After mediocre viewing figures of his reality TV boxing show, Ashes to Ashes, Freddie Flintoff announces he's turning his back on a fledgling career in the ring to pursue his dream of becoming an inside centre. Saracens announce the big Lancastrian will be training with them on a three-month trial. Channel 5 will be filming Freddie's every move, from a lineout masterclass with Steve Borthwick to a three-legged pub crawl around the bierkellers of Bavaria.
"It's been a life-long ambition of mine to take a crash ball and run straight at Allan Donald – I mean Stephen Donald," says Freddie. "The skinful in Germany should be a right laugh too."
A Saracens spokesman, speaking from the club's newly laid synthetic surface at Allianz Park, adds: "Freddie's used to swatting away burly South Africans on a sticky wicket, so he should do well on the astro here." Channel 5 reveals that the series will be called Ashes to Splashes, with Freddie honing his try- scoring swan-dive with weekly tips from Chris Ashton.

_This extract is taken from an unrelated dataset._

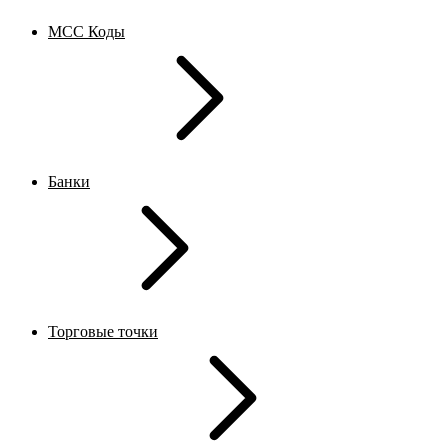
MCC Коды
Банки
Торговые точки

After one post-match outburst too many, the Leicester management order Richard Cockerill to take the vows of a Trappist monk. Henceforth, Cockers communicates at press conferences through a blend of elaborate scowls, aeronautical semaphore and intriguing hand gestures.

Former Bath skipper Luke Watson announces he is returning to The Rec from his native South Africa. "I've taken counsel from the man upstairs and I'm coming back to the UK," says the famously devout number eight/fly-half. "Gary Gold can be pretty persuasive."

Bath are linked to every starting international scrum- half in Tier One rugby. So intense is the speculation that Nick Farr-Jones rules himself out.

The O'Driscoll Cliff deadline of April 1 comes and goes. There is no agreement over qualification and TV rights for the future of European club rugby. Leinster issue a statement: "We're disappointed that there's still no agreement, but Brian looked good in the number four shirt in last week's RaboDirect Pro12 match against Zebre."